### [TRY IT]
Nothing past the line containing "staining of ovarian" belongs in the output. Copy exactly every line of the data below from the first up to and including it.

Start of DATA SHOWN

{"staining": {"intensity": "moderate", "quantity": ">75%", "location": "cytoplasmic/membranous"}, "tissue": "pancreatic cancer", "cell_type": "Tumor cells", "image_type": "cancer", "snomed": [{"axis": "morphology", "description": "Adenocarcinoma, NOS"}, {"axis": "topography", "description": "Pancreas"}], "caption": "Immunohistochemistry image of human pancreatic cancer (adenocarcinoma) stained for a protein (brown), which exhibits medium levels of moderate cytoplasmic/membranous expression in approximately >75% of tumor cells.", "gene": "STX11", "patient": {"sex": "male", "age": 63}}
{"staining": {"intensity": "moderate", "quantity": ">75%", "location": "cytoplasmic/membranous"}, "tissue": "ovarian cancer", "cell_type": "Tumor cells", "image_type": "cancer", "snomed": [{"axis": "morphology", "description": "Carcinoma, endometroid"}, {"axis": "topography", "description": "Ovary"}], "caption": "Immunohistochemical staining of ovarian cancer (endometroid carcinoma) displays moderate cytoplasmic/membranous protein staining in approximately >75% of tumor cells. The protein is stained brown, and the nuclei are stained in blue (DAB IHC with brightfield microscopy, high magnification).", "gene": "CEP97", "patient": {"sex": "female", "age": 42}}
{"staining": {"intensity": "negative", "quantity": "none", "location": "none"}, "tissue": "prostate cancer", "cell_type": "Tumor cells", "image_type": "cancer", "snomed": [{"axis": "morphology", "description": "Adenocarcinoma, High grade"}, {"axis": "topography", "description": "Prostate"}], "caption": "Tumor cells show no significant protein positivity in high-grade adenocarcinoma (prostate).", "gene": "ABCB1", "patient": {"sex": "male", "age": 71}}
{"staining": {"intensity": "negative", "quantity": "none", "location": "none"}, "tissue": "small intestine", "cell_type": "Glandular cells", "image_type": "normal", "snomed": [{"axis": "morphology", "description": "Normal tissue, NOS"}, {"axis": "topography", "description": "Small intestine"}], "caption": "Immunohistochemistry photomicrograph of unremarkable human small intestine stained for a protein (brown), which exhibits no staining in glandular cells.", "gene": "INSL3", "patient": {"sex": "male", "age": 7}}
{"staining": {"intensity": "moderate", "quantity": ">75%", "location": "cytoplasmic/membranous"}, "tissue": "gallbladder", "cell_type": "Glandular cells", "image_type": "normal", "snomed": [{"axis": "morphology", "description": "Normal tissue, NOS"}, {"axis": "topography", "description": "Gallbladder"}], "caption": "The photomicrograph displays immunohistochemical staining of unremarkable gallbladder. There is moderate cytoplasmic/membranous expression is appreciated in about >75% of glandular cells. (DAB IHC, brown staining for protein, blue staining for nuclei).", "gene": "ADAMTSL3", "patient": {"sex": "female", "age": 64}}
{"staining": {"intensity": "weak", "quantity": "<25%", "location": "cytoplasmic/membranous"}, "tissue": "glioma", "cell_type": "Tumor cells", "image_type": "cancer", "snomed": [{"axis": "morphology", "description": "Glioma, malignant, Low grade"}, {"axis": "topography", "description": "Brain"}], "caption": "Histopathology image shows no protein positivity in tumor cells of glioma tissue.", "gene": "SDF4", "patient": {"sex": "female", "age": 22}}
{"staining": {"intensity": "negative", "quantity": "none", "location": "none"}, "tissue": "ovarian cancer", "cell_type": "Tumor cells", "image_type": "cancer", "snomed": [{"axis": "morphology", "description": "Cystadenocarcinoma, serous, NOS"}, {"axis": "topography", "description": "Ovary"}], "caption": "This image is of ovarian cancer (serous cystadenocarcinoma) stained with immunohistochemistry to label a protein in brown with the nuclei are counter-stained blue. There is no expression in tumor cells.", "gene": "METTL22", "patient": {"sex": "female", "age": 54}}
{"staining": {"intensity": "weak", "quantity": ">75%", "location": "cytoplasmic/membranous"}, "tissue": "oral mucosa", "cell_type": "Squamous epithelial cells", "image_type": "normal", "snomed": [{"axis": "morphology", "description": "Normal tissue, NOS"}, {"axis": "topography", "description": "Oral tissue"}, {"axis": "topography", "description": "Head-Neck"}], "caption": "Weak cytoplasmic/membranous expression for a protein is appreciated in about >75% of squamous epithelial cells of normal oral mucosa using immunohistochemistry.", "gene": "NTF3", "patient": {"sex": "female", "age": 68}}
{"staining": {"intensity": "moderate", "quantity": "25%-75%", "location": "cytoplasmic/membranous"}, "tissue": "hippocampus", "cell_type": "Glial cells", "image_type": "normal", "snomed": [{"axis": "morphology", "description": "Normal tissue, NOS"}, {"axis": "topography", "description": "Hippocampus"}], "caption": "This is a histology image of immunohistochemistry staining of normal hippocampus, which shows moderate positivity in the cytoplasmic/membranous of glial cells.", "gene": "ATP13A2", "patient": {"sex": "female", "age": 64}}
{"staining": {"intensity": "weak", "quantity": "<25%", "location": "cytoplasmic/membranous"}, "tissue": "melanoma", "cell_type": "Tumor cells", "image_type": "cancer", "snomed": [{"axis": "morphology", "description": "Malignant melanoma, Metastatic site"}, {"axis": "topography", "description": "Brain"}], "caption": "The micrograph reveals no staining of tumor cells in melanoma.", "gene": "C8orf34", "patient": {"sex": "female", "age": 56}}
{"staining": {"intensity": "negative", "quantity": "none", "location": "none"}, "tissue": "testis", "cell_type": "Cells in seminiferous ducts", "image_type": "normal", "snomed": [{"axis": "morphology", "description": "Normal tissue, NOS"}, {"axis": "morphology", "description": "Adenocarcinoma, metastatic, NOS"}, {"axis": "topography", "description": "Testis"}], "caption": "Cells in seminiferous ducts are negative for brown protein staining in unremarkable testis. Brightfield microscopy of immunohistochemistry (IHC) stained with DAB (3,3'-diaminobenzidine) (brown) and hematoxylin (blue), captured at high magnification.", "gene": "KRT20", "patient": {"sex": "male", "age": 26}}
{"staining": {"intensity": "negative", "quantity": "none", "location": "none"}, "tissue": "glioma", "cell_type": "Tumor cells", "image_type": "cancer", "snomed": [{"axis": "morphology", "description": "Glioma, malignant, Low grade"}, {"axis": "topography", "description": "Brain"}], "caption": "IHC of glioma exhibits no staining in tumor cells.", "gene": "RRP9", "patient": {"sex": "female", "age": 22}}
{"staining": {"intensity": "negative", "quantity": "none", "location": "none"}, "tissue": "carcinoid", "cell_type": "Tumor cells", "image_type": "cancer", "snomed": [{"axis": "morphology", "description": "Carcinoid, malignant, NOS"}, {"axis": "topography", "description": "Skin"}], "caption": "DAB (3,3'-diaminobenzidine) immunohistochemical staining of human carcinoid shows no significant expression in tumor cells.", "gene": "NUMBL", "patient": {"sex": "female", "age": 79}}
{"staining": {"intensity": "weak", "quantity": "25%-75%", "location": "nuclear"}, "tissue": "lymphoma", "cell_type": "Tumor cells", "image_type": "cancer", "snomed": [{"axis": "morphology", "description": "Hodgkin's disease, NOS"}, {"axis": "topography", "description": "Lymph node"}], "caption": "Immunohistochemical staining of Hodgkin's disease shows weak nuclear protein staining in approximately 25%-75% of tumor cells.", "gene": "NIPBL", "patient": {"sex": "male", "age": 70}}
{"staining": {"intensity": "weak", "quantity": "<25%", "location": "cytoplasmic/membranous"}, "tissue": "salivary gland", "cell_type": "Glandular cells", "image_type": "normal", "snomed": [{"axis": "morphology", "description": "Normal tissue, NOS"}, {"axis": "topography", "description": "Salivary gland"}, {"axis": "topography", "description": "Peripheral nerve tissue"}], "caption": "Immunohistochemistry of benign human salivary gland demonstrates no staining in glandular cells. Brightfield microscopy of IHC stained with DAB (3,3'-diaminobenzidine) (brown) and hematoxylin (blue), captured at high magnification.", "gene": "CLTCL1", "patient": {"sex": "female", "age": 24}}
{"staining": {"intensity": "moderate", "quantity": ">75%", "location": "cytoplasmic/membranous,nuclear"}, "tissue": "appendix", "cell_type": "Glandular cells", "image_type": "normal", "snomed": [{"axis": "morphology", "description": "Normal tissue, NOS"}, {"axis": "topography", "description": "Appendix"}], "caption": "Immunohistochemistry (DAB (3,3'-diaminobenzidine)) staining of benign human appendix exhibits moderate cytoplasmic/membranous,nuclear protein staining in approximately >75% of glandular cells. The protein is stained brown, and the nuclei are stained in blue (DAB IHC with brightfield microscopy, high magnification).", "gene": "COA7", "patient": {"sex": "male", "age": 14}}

End of DATA SHOWN

### [REPLY TO THE TASK]
{"staining": {"intensity": "moderate", "quantity": ">75%", "location": "cytoplasmic/membranous"}, "tissue": "pancreatic cancer", "cell_type": "Tumor cells", "image_type": "cancer", "snomed": [{"axis": "morphology", "description": "Adenocarcinoma, NOS"}, {"axis": "topography", "description": "Pancreas"}], "caption": "Immunohistochemistry image of human pancreatic cancer (adenocarcinoma) stained for a protein (brown), which exhibits medium levels of moderate cytoplasmic/membranous expression in approximately >75% of tumor cells.", "gene": "STX11", "patient": {"sex": "male", "age": 63}}
{"staining": {"intensity": "moderate", "quantity": ">75%", "location": "cytoplasmic/membranous"}, "tissue": "ovarian cancer", "cell_type": "Tumor cells", "image_type": "cancer", "snomed": [{"axis": "morphology", "description": "Carcinoma, endometroid"}, {"axis": "topography", "description": "Ovary"}], "caption": "Immunohistochemical staining of ovarian cancer (endometroid carcinoma) displays moderate cytoplasmic/membranous protein staining in approximately >75% of tumor cells. The protein is stained brown, and the nuclei are stained in blue (DAB IHC with brightfield microscopy, high magnification).", "gene": "CEP97", "patient": {"sex": "female", "age": 42}}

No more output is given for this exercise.